# Glossary

## Day 1

**Bioavailability:** fraction of the active form of a drug that reaches systemic circulation unaltered

**Chemical space:** virtual space spanned by all possible molecules and chemical compounds adhering to a given set of construction principles and boundary conditions. Oftentimes, used also to refer to a group of molecules belonging to a particular subspace characterized by their physicochemical and structural features.

**Dimensionality reduction:** transformation of data from a high-dimensional space (for example, a vector of 10000 points) to a low-dimensional space (2 numbers) so that the low-dimensional representation still retains some meaningful properties of the original data.

## Day 2

**Classification:** type of supervised ML modelling where the model learns to categorize each input into a specific class.

**Contingency table:** a matrix table describing the distribution of variables across two or more categories. For a binary classification ML model, a contingency table counts the distribution of molecules across 2 variables (real values and predicted values).

**Featurization:** in chemioinformatics, the process of converting a molecule (usually represented by its SMILES string) into a vector of numbers that can be passed to the algorithm. The better we are able to represent a molecule as a numerical vector (i.e, not lose information) the more informative our model will be.
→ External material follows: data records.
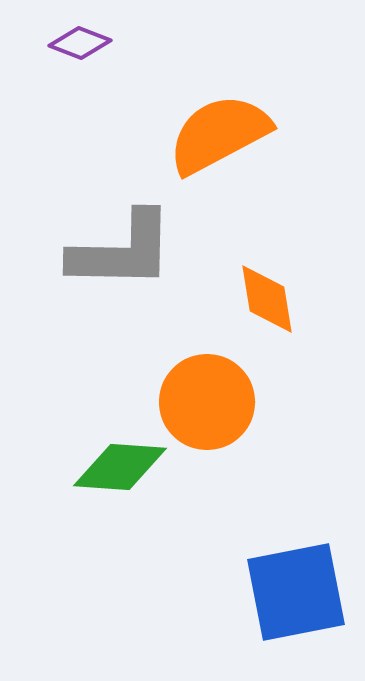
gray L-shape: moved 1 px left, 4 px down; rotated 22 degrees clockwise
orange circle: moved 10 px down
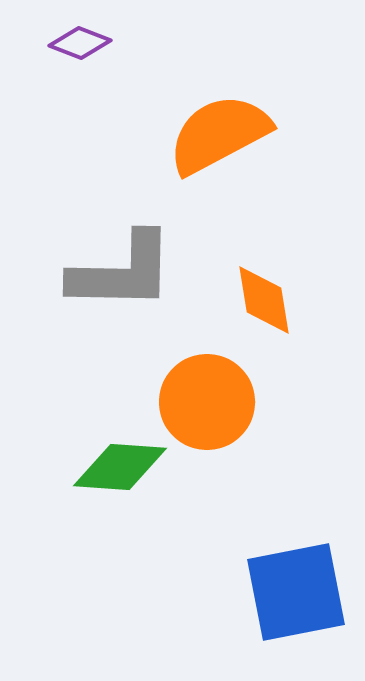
gray L-shape: moved 21 px down
orange diamond: moved 3 px left, 1 px down
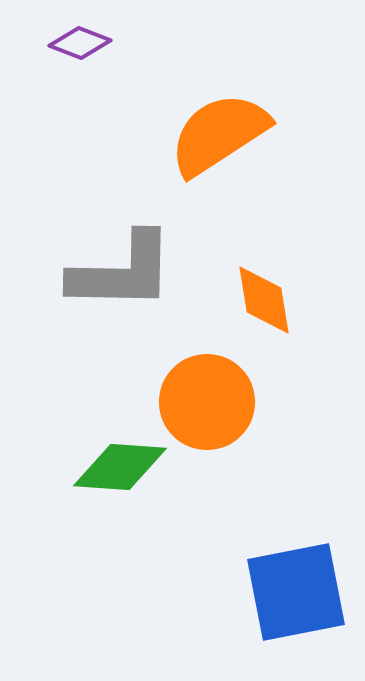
orange semicircle: rotated 5 degrees counterclockwise
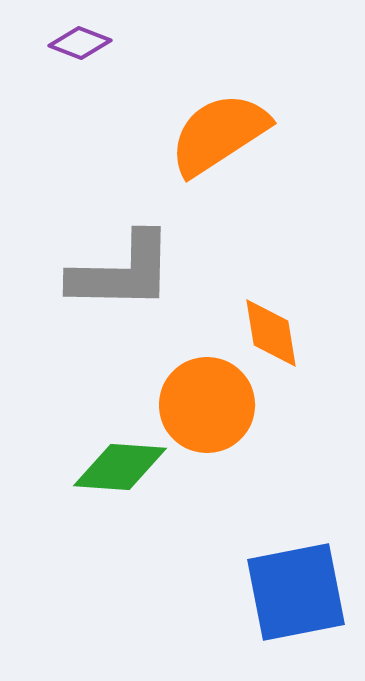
orange diamond: moved 7 px right, 33 px down
orange circle: moved 3 px down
**Input:** data you pass onto an ML model (by convention represented by X)

**Output:** data you get from an ML model (by convention represented by Y)

**Precision:** measure of a classification ML model performance. It measures the proportion of predicted positives that are actually positive.
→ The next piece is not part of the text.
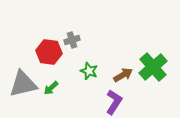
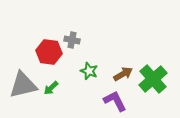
gray cross: rotated 28 degrees clockwise
green cross: moved 12 px down
brown arrow: moved 1 px up
gray triangle: moved 1 px down
purple L-shape: moved 1 px right, 1 px up; rotated 60 degrees counterclockwise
**Probability:** likelihihood that a proposition is true. Applied to the output of a classification ML model, how likely it is that a molecule belongs to a specific class.

**Recall:** measure of a classification ML model performance. It measures how many positives we were actually able to identify.

**Reinforcement Learning:** a subcategory of machine learning where the algorithm (agent) learns through a process of trial and error. In chemioinformatics, a generative model learning to predict new molecules is an RL method.

**Regression:** type of supervised machine learning where the algorithm learns to predict a continuous outcome.

**ROC curve**: graph that shows the performance of a classification ML model at all threshold levels. Each point in the ROC curve is the True Positive Rate (TPR) and False Positive Rate (FPR) for a specific threshold.

**Unsupervised machine learning:** subcategory of machine learning where the algorithm is trained on unlabelled data with the goal to identify patterns in it. For example, a UMAP representation of a chemistry dataset belongs to the unsupervised machine learning class.

**Supervised machine learning:** subcategory of machine learning where the algorithm is trained on a dataset of input-output pairs (labelled data) and it learns to map an input to a specific output based on the training set.